**Selected text**.

A tip: byrek is the single cheapest, most reliable meal in Albania. A slice with a yogurt drink (dhallë) is the standard workers’ breakfast, and it beats any hotel buffet for a couple of hundred lek. In the south you will also meet lakror, a close cousin from that region usually filled with wild greens or meat.

Qofte and japrak: grill and stuffed leaves

Off the grill, the everyday order is qofte - fried or grilled meatballs of minced meat mixed with herbs and spices, usually served with chips, salad and bread. They are cheap, filling and turn up on nearly every taverna menu; regional versions abound, and a good grill house does them far better than any tourist terrace.

A white platter of Albanian qofte meatballs in a rich sauce on a striped cloth
Qofte - Albanian meatballs of minced meat, herbs and spices, here baked in a sauce. A staple of every grill and taverna. Photo: Valovaloooo / Wikimedia Commons, CC BY-SA 4.0, https://commons.wikimedia.org/wiki/File:Qofte_shqiptare.jpg

For something slower and more homestyle, look for japrak - vine leaves stuffed with rice, minced beef and onion, part of the wider dolma family you will recognise from across the former Ottoman world. It is a dish you are more likely to find in a family-run place or a guesthouse dinner than on a quick lunch menu, and it is worth seeking out when you do.

Excerpt from a dataset

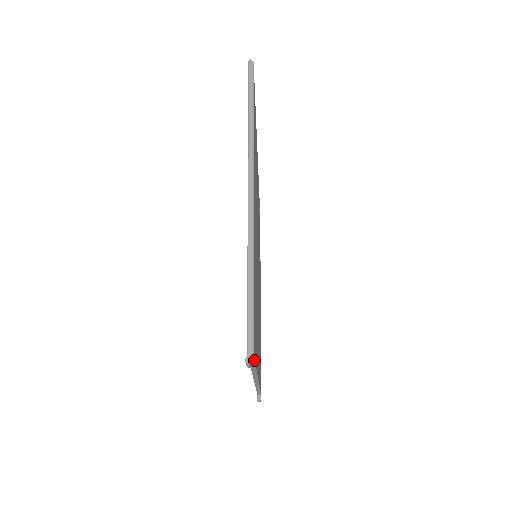
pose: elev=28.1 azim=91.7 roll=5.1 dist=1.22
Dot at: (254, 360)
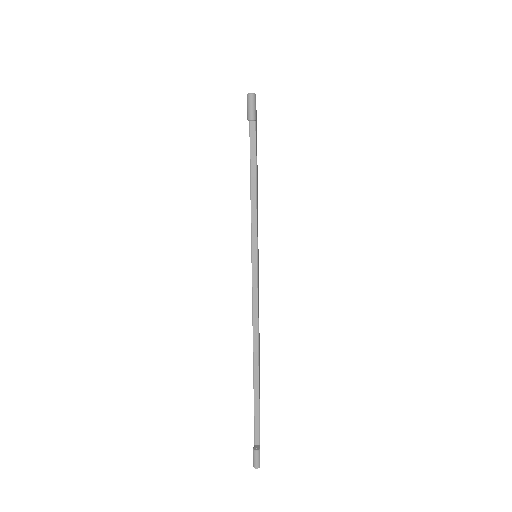
Dot at: occluded
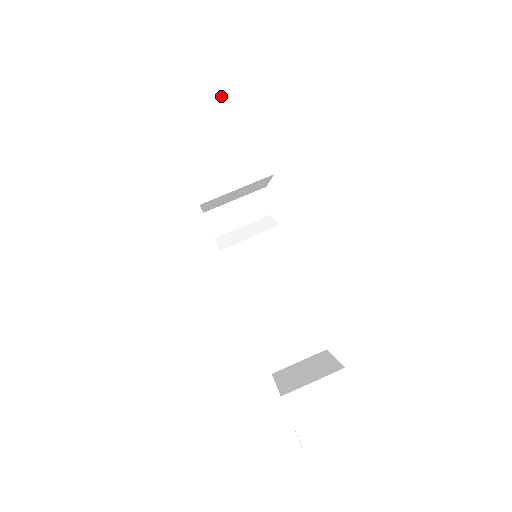
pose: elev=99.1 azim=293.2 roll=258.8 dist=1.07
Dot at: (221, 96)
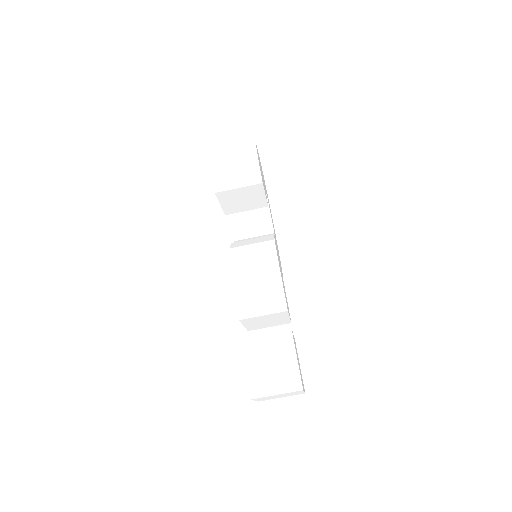
Dot at: (249, 147)
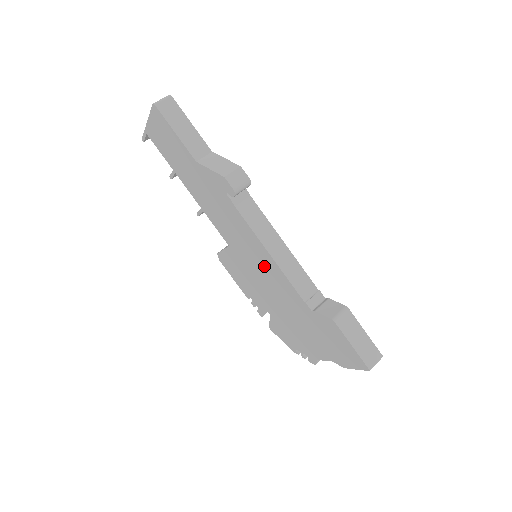
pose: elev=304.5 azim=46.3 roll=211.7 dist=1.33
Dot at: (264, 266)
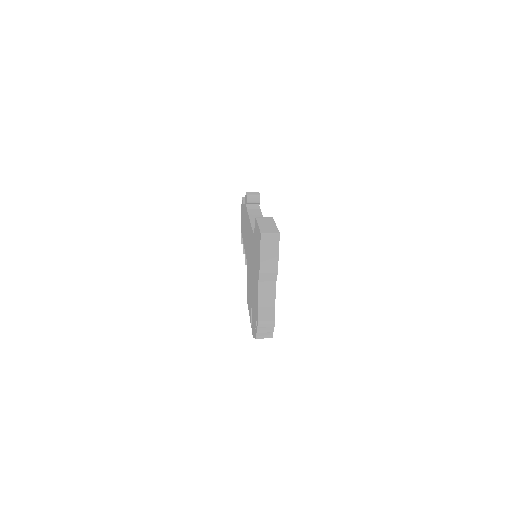
Dot at: occluded
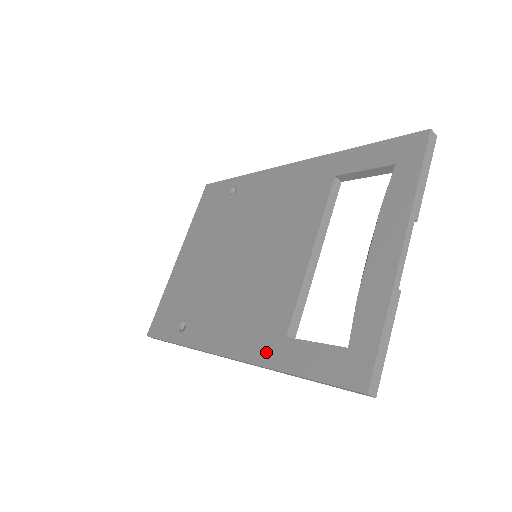
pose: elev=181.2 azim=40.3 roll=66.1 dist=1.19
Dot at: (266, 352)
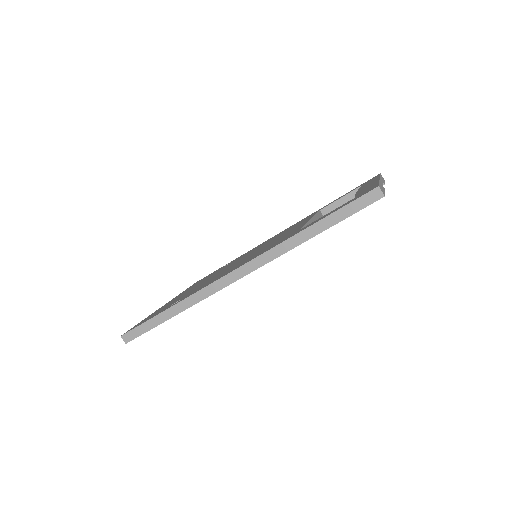
Dot at: (280, 242)
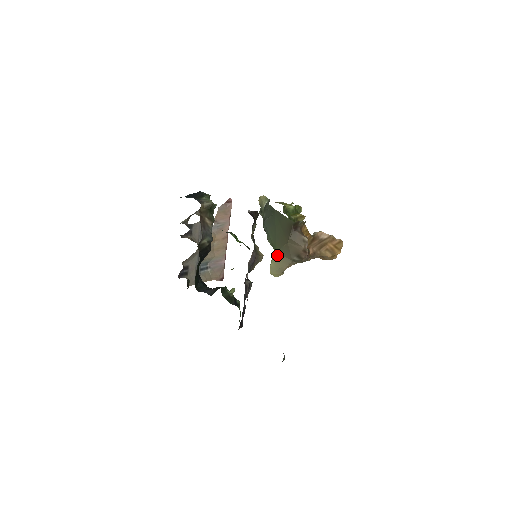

**Written tasks**.
[1] List the ingredients the Albanian food passage gives as the stuffing for japrak.
[2] Reproduce the stretch of the Albanian food passage from "Qofte and japrak: grill" through "any tourist terrace.".

**Set of answers**.
[1] rice, minced beef, onion

[2]
Qofte and japrak: grill and stuffed leaves

Off the grill, the everyday order is qofte - fried or grilled meatballs of minced meat mixed with herbs and spices, usually served with chips, salad and bread. They are cheap, filling and turn up on nearly every taverna menu; regional versions abound, and a good grill house does them far better than any tourist terrace.